I loro sergenti istruttori, dice, hanno detto ai coscritti che i giubbotti antiproiettile, gli elmetti, gli stivali e le torce elettriche standard erano di qualità scadente e li hanno esortati a contribuire con un milione di rubli (13.100 dollari) ciascuno per equipaggiamento “migliore”.

L’incidente conferma le relazioni su dozzine di casi simili avvenuti in unità militari russe.

A Salohidinov è stato ordinato di lavorare in una cucina – e per la minima trasgressione è stato insultato verbalmente e picchiato.

Dei 28 uomini della sua unità, 21 erano musulmani, ma i loro ufficiali di etnia russa ignorarono le loro richieste di non consumare carne di maiale nei pasti, ripetendo una pratica decennale di ignorare le restrizioni dietetiche legate alla religione risalenti all’esercito sovietico.

I comandanti demonizzavano gli ucraini, dicendo loro “che se ci arrendessimo, saremmo torturati, ci avrebbero rotto le dita, mutilati, ci avrebbero riempito di schiuma il culo**, ci avrebbero strappato i denti uno per uno, ci avrebbero rotto le braccia”, dice Salohidinov.

All’inizio di gennaio di quest’anno, i coscritti sono stati trasportati in autobus nella regione ucraina di Luhansk, occupata dalla Russia.

Salohidinov dice che era stanco, spaventato e disorientato: i droni ucraini erano “sempre” sopra di loro e l’esplosione di una granata nelle vicinanze gli ha danneggiato il timpano sinistro.

Scambio di prigionieri in Ucraina
Una donna attende notizie sulla scomparsa di una persona cara mentre alcuni soldati ucraini ritornano durante uno scambio di prigionieri di guerra, nel mezzo degli attacchi della Russia all’Ucraina, in una località segreta dell’Ucraina, l’11 aprile 2026 (Thomas Peter/Reuters)

“Sono contento di essere stato catturato”

Il quarto giorno del suo servizio, a Salohidinov fu ordinato di correre oltre le posizioni ucraine come parte della nuova tattica russa di inviare due o tre militari per infiltrarsi nella permeabile linea del fronte.

La missione era suicida perché il terreno era aperto, punteggiato di mine e di corpi di soldati russi morti, mentre gli ucraini sparavano con mitragliatrici e volavano con droni sopra di loro.
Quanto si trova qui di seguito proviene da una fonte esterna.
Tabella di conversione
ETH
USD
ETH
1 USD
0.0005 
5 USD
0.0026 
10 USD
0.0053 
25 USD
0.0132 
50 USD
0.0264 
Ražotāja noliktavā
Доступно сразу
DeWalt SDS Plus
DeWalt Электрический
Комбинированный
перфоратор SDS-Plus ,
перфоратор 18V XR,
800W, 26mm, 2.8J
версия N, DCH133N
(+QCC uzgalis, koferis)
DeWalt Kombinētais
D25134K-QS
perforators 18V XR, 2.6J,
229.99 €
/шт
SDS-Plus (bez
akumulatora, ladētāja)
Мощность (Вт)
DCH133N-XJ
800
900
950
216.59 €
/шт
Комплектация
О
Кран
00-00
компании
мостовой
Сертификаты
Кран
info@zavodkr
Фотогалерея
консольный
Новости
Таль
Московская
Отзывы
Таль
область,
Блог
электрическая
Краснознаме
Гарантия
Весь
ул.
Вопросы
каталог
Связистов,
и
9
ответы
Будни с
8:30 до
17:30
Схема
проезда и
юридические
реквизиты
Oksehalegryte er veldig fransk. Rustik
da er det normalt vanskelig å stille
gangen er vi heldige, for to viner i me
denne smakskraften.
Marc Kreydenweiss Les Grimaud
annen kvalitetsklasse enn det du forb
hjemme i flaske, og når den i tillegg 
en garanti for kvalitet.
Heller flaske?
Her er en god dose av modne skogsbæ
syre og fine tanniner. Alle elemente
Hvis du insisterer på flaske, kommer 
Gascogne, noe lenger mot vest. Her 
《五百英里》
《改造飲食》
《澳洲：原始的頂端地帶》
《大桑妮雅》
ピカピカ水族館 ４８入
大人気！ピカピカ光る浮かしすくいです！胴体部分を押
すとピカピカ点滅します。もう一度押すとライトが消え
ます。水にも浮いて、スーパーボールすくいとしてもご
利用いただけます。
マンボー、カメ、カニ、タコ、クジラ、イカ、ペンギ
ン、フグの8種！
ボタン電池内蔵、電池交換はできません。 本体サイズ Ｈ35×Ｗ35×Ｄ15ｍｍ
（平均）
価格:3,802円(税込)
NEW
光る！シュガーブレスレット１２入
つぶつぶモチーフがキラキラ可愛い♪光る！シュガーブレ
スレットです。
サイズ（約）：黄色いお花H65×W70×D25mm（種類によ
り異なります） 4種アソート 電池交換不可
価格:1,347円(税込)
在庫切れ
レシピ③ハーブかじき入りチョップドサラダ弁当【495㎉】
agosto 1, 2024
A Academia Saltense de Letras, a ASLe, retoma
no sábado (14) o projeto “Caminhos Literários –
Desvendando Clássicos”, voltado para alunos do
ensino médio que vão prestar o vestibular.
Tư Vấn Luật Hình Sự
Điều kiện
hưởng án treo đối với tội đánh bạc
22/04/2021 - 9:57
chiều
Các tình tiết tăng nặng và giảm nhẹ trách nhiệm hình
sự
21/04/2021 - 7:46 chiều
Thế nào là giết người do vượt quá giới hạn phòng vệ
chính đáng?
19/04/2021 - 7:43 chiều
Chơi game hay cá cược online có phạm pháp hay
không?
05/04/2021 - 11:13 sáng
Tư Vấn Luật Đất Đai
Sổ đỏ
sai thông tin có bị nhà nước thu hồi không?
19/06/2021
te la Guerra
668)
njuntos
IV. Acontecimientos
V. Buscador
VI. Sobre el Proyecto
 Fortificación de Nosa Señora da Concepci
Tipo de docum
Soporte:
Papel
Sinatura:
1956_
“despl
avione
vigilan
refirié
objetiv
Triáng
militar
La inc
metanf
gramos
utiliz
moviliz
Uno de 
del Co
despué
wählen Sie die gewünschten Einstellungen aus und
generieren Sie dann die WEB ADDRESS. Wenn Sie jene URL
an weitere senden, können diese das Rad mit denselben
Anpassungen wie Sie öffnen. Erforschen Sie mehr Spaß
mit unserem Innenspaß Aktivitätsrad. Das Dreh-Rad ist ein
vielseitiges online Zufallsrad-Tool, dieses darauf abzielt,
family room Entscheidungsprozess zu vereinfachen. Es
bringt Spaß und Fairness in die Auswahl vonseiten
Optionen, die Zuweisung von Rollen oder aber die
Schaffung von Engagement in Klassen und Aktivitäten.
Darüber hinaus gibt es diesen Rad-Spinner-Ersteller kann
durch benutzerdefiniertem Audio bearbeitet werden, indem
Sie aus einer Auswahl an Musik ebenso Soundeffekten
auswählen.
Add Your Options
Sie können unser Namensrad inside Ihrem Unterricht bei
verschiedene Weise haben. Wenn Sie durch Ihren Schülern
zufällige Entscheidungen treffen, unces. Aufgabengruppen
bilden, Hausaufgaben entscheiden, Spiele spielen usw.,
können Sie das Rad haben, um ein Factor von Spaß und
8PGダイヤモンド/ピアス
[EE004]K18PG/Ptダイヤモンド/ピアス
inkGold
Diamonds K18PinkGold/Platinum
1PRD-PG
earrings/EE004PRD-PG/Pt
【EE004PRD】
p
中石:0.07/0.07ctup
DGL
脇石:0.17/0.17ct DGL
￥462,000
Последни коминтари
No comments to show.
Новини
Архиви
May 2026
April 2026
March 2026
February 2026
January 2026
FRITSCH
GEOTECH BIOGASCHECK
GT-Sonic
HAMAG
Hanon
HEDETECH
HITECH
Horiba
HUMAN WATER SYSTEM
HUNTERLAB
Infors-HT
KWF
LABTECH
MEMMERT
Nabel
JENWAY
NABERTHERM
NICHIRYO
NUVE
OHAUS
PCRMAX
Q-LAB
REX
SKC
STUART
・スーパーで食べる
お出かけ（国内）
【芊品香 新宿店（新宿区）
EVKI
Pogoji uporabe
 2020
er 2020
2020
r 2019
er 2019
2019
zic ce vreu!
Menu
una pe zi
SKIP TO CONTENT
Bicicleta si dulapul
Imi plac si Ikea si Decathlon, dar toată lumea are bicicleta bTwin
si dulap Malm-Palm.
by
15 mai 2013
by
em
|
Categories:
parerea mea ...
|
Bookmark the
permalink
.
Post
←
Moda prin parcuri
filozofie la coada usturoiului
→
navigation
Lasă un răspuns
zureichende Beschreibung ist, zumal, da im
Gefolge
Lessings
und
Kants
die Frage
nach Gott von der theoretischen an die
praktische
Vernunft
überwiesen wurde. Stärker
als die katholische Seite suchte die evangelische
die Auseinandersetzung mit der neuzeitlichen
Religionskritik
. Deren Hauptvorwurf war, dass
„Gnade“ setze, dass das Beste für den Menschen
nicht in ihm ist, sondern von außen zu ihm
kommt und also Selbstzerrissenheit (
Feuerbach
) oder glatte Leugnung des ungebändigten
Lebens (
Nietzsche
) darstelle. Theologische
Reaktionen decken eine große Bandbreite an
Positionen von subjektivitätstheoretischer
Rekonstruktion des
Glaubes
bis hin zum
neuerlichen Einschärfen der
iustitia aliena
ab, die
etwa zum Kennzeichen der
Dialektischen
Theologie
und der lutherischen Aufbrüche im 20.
“Ho corso, corso e ho visto che ci sparavano”, ha detto. “Io e il mio comandante abbiamo deciso di arrenderci volontariamente invece di morire per niente.”

Hanno staccato i caricatori dei fucili d’assalto, hanno alzato le mani e hanno gridato che si stavano arrendendo.

Ciò che seguì fu “una sensazione calma, bellissima”, ha detto. “Ci hanno dato da mangiare, ci hanno fatto fumare, ci hanno dato cibo, acqua e perfino una torta”.

Ora, Salohidinov spera di tornare in Tagikistan ed è preso dal panico al pensiero di essere coinvolto in uno scambio di prigionieri – questi hanno avuto luogo diverse volte ogni anno – e di tornare in Russia perché verrebbe rimandato in prima linea.

Il Tagikistan e le altre nazioni dell’Asia centrale non hanno mai appoggiato la guerra della Russia in Ucraina, ma non l’hanno nemmeno criticata apertamente.

Nell’agosto 2025, il procuratore generale del Tagikistan Habibullo Vohidzoda ha dichiarato che nessun cittadino tagiko sarebbe stato accusato di aver combattuto in Ucraina.

Quindi, ciò di cui Salohidinov ha bisogno in questo momento è una richiesta di estradizione.

“Sono anche felice di essere stato catturato, perché adesso non sto combattendo con nessuno, non rischio nulla”, ha detto. “Dirò anche grazie all’Ucraina per avermi fatto prigioniero.”

L’ambasciata tagica a Kiev non ha risposto alla richiesta di commento di Al Jazeera.